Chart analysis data
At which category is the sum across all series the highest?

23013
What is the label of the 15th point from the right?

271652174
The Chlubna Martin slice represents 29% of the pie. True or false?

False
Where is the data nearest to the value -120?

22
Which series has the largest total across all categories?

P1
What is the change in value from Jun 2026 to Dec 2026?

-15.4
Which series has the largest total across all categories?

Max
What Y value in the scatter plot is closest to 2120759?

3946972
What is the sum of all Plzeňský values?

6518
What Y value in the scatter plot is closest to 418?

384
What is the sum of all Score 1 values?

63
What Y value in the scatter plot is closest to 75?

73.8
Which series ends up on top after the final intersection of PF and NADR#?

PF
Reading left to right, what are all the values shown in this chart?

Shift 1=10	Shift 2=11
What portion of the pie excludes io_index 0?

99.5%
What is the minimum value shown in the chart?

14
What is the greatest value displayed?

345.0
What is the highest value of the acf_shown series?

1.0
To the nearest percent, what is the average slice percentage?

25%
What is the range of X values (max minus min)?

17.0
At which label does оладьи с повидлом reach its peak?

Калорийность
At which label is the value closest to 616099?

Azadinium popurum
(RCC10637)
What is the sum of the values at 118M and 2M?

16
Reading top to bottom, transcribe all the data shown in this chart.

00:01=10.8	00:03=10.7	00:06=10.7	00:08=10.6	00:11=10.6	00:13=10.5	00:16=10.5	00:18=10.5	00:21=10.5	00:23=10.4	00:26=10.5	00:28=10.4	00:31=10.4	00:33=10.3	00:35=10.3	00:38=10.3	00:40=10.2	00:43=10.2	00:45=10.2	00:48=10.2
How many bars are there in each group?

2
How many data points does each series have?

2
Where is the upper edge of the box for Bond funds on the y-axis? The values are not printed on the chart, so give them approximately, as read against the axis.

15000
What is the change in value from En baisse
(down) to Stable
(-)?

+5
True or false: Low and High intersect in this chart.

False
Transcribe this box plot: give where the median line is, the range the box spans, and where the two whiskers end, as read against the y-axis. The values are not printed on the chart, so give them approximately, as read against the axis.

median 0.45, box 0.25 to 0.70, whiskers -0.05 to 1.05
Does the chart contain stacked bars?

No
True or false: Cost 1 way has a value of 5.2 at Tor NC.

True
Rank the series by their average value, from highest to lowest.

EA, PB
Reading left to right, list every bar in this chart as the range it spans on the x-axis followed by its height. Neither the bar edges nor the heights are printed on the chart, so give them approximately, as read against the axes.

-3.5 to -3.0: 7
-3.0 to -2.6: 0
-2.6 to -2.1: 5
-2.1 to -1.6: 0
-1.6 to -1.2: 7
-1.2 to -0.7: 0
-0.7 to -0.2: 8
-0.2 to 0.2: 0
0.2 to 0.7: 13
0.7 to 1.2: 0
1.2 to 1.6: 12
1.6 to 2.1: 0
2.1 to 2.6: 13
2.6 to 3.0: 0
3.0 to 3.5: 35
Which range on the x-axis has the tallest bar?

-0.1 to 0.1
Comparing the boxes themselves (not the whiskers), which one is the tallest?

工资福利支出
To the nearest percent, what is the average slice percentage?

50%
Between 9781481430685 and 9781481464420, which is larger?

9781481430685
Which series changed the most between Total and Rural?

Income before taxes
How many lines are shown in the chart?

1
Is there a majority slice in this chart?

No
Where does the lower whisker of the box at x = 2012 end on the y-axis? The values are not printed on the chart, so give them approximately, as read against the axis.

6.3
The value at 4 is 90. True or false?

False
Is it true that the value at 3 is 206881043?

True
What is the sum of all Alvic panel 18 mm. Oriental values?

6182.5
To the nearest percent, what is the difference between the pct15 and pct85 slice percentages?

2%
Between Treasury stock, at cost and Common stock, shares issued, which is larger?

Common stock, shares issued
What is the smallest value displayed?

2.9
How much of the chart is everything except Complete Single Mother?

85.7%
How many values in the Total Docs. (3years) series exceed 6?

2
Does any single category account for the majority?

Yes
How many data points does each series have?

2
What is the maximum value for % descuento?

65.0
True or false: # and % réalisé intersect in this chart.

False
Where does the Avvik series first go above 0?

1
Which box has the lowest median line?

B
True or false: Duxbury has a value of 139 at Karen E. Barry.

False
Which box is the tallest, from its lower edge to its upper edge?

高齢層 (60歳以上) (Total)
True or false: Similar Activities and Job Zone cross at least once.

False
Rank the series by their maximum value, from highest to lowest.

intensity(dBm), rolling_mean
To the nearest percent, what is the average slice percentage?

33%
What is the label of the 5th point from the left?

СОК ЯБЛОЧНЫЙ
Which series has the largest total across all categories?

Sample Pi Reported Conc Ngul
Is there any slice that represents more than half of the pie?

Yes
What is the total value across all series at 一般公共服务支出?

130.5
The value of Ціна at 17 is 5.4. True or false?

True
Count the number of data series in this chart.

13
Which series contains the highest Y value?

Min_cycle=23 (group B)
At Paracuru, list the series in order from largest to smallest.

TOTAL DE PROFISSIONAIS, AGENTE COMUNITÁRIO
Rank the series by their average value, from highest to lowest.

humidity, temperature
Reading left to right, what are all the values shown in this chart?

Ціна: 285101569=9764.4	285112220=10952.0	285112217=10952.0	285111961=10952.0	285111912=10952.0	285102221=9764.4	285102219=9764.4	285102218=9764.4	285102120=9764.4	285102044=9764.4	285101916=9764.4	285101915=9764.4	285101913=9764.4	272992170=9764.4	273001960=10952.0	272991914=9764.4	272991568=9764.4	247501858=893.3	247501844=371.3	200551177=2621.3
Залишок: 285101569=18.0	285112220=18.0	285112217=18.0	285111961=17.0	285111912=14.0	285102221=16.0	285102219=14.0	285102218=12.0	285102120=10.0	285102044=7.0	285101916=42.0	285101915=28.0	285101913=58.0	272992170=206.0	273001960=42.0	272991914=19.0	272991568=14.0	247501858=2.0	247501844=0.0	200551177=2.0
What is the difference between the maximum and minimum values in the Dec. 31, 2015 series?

• Instructions for the task
How many lines in the rows above contain the string "Common"? Case counts; reply with the number alone.

• Result of the task
2